In a separate statement, posted on the group's website, spokesman Abu Ahmed pledged that Israel would experience "further surprises so long as the aggression against the Palestinian people continues."
"The enemy began the battle but the resistance will determine how the battle will end," he said.
The rocket was the farthest that a Gaza rocket had ever hit inside Israel, and came as the Israeli air force pressed a major bombing campaign across the Hamas-run territory.
"A rocket crashed into the water just outside of Jaffa," an AFP correspondent said, as Israeli police confirmed that warning sirens had gone off across Tel Aviv.
In a televised news conference shortly after the sirens went off, the military's official spokesman said that no rocket had "hit the ground."
"Despite the sirens, nothing hit the ground.

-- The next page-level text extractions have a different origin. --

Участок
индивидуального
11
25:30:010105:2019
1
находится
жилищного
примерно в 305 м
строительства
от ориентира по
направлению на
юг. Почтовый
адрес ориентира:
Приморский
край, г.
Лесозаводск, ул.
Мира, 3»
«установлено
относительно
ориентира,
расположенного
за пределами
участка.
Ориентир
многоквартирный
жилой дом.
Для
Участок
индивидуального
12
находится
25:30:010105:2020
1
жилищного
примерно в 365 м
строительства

The direction (of the rocket) was apparently towards the southern part of Gush Dan," Yoav Mordechai said in a televised press conference, referring to the region in and around greater Tel Aviv.
Images shown on Israel's Channel 2 television showed people lying on the ground outside the defence ministry in central Tel Aviv, their hands over their heads as the sirens wailed.
Israeli news networks said it was the first time rockets had been fired at the city since the 1991 Gulf War, when it was hit by Iraqi Scud missiles.
Tel Aviv-Jaffa lies some 60 kilometres (36 miles) north of the Gaza Strip. Fajr 5 rockets have a range of up to 75 kilometres (46 miles).